= Problem set =
**A)** According to the Overheard interview transcript, what is the title of David O. Brown's memoir?
**B)** Can you write out everything in the Overheard interview transcript from "He's David O." down to "sleep in it."?
**C)** Continue the Overheard interview transcript with David O. Brown from its last line.

= Document section =
His memoir, Called to Rise:
A Life in Faithful Service
to the Community That Made
Me, has just been published.
He's David O. Brown,
this is Overheard.
Let's be honest, is this
about the ability to learn
or is this about the experience
of not having been
taught properly?
How have you avoided what
has befallen other nations
in Africa?
You can say that he'd
made his own bed,
but you caused him
to sleep in it.
You saw a problem and
over time took it on.
Let's start with the sizzle
before we get to the steak,
are you gonna run for President?
I think I just
got an F from you.
This is Overheard.
(audience applause)
Chief Brown, welcome.
- Thank you.
- Thank you for being here,
and congratulations on the book.
I have to say, I kinda wish
you didn't have to write it.
Right, I wish the events
that propelled this book
to exist hadn't happened.
Although,
it's such an interesting
story that you tell
not just of July 7th
of 2016 but your own
life, and I think that
actually for a lot of us,
finding out about you as
the backdrop for this book
is worth the read.
- Yes, and I've been an
extremely private person,
even though a public figure
for various reasons but this
book reveals my thoughts,
my life, how it applied--
- Story behind the story.
- Purpose, meaning, yeah.

= Study material =
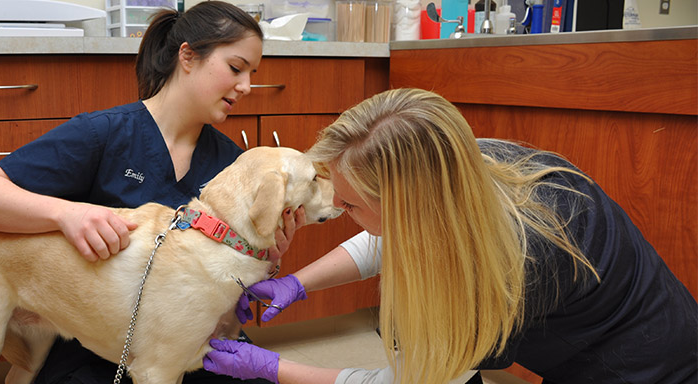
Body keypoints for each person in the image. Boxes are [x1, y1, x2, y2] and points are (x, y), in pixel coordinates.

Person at [201, 88, 698, 384]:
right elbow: (395, 229)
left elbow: (426, 380)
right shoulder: (457, 161)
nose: (339, 210)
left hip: (644, 367)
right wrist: (300, 283)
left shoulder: (516, 260)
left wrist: (275, 369)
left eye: (350, 205)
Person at [0, 2, 304, 383]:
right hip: (93, 331)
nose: (246, 86)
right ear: (187, 56)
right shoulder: (103, 133)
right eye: (236, 68)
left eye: (252, 73)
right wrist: (68, 214)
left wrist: (266, 257)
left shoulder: (233, 164)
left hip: (185, 335)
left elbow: (226, 283)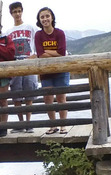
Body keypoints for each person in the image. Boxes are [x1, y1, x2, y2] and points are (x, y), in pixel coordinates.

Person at [35, 7, 70, 135]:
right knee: (48, 99)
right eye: (42, 17)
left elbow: (62, 53)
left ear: (52, 17)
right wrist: (56, 54)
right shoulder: (38, 35)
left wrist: (47, 52)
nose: (45, 19)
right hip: (45, 72)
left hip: (61, 70)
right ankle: (53, 125)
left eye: (47, 16)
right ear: (39, 20)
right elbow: (39, 54)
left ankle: (63, 125)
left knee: (61, 98)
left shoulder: (59, 33)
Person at [6, 1, 38, 134]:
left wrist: (34, 56)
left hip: (29, 64)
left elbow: (36, 46)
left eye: (19, 11)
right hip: (15, 65)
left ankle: (28, 123)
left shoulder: (30, 27)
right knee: (17, 94)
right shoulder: (8, 31)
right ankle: (20, 123)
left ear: (22, 11)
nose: (17, 14)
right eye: (14, 12)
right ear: (11, 14)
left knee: (29, 93)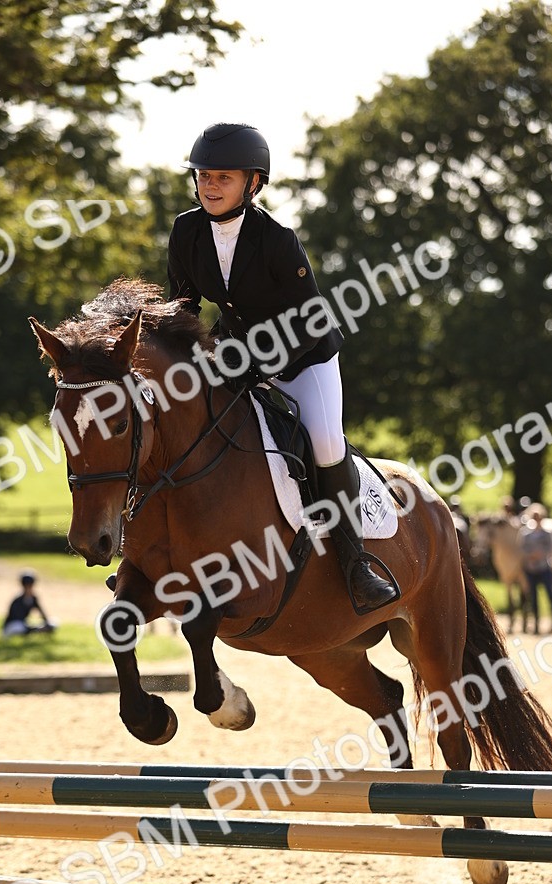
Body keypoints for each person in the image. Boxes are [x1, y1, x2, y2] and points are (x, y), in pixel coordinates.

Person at [166, 122, 399, 613]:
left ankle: (356, 564)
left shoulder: (277, 239)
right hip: (236, 350)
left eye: (224, 177)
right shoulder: (186, 230)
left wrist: (251, 362)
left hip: (304, 357)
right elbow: (182, 307)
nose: (210, 186)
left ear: (253, 183)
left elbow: (307, 320)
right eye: (204, 176)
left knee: (326, 443)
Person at [520, 504, 552, 635]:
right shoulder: (526, 534)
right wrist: (531, 555)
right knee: (533, 597)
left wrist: (540, 554)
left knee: (550, 595)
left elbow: (550, 549)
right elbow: (522, 549)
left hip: (544, 567)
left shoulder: (546, 534)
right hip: (531, 568)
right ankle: (536, 623)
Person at [2, 571, 57, 637]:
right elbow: (17, 620)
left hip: (23, 625)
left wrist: (47, 624)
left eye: (30, 585)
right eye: (27, 585)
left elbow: (42, 614)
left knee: (53, 622)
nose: (29, 587)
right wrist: (35, 629)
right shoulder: (18, 600)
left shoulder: (33, 598)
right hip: (11, 627)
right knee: (19, 626)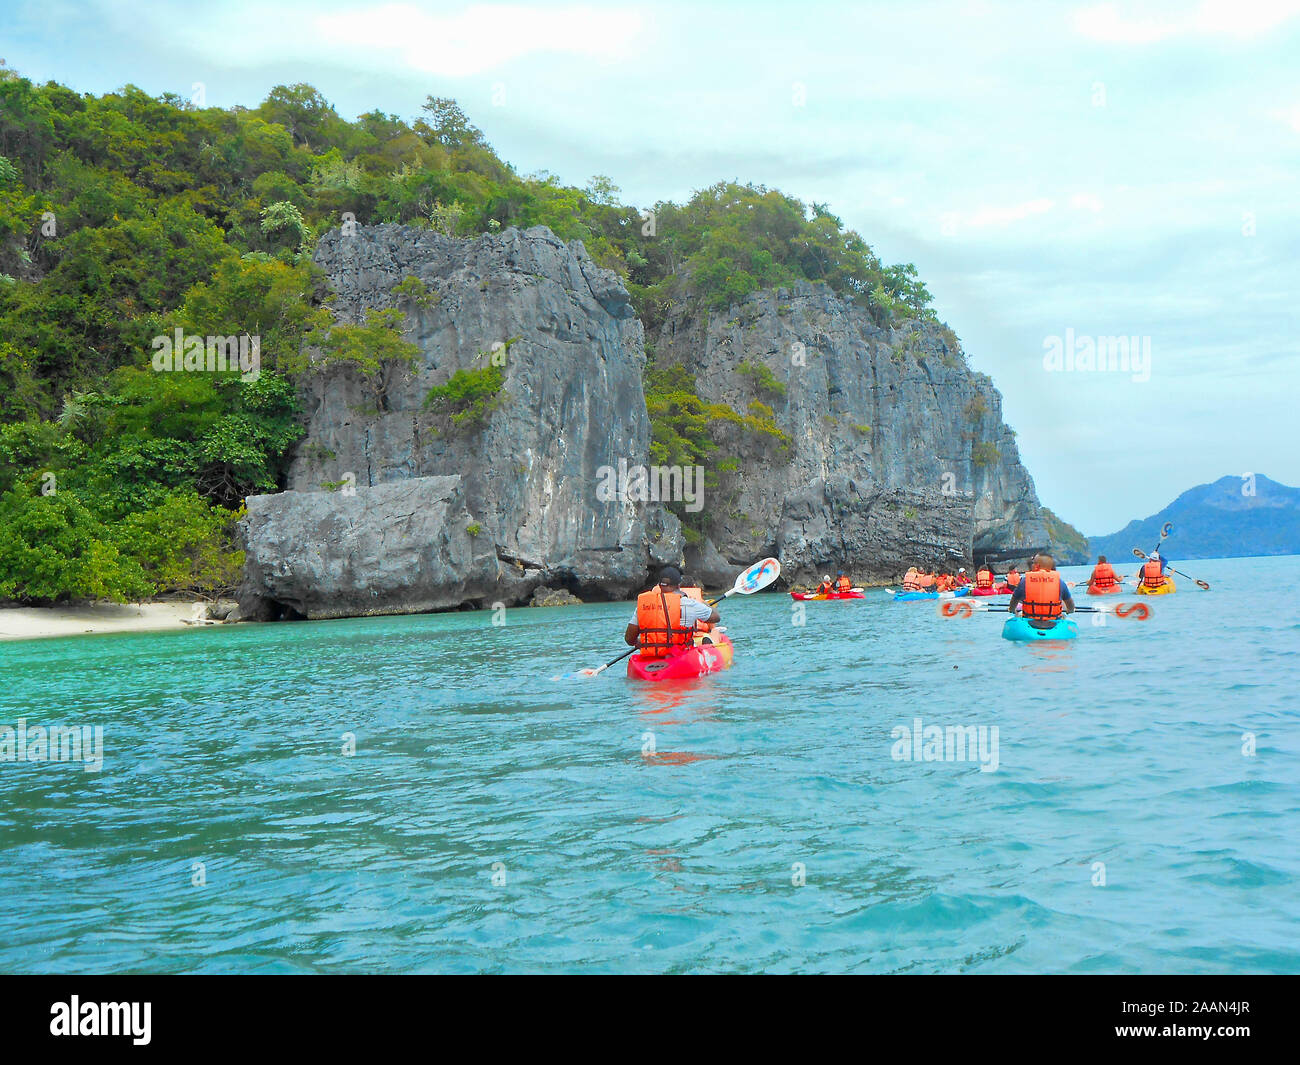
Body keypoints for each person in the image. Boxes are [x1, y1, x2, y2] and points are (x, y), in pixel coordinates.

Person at [625, 567, 719, 657]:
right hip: (680, 655)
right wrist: (705, 604)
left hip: (651, 656)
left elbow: (629, 639)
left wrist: (640, 643)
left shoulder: (644, 605)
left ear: (659, 585)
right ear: (678, 585)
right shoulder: (689, 603)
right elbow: (716, 617)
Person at [1007, 553, 1075, 629]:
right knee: (1064, 617)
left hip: (1030, 622)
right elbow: (1070, 605)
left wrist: (1011, 609)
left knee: (1018, 615)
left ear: (1037, 566)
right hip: (1053, 623)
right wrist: (1070, 610)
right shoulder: (1060, 582)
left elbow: (1014, 601)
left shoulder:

= Responses per task =
**A)** Called to Rise: A Life in Faithful Service to the Community That Made Me

**B)**
He's David O. Brown,
this is Overheard.
Let's be honest, is this
about the ability to learn
or is this about the experience
of not having been
taught properly?
How have you avoided what
has befallen other nations
in Africa?
You can say that he'd
made his own bed,
but you caused him
to sleep in it.

**C)**
- The events, I should
say, of July 7th,
obviously people are aware
of them in the abstract,
or maybe in specific if they
paid attention to the news
of that day and after it.
Let's set this scene for
that and talk about that
a little bit before
we talk about you.
So, 2016 was a particularly
brutal year in this country
in terms of the relationship
between the police
and citizens.
You had 64 police
officers, I believe, shot,
you said in the book,
and 21 ambushed.
- Yes.
- And a thousand,
almost a thousand people
killed by the police.
- Yes.
- Also, last year.
- Yes, and it reached a
fever pitch in July after--
- Just to the run-up to this--
- Yes, for the shootings
in Baton Rouge, Louisiana
and the shootings in Minnesota.
- Alton Sterling in Louisiana,
Philando Castile in Minnesota.
Those both happened
over the July 4th--
- Weekend.
- Weekend.
- Yes.
- So that's really
the immediate backdrop
to what happened on
July 7th in Dallas
because those two
killings prompt protests,
rallies, all across the country.
Including one in Dallas
and the Dallas one
was really at the
same time happening,
similar events happening
in other places.
- Yes, and we felt that
this was a critical point
in police/community
relationships
and that this protest was
really important to manage well.
- Do you have any reason to
fear that things would go
off the rails on that day?
Going into that day, knowing
that people's tensions were
at a high point,
knowing everything
that had preceded this,
did you go into
this day thinking,
"We really have to plan
for this ending badly?"
- No, actually it was
just the opposite.
We had met with the
planners of the protest
weeks before when we
knew the July 4th weekend
prompted this idea of
a national protest day.
And so we met with them, we were
in undercover capacity in
their planning meetings,
we were hearing what
they were planning to do,
they were planning to
have a peaceful protest
and they intentionally
wanted to be peaceful
because they wanted
the country to hear
their concerns and not be
distracted by violence,
or property damage or whatever.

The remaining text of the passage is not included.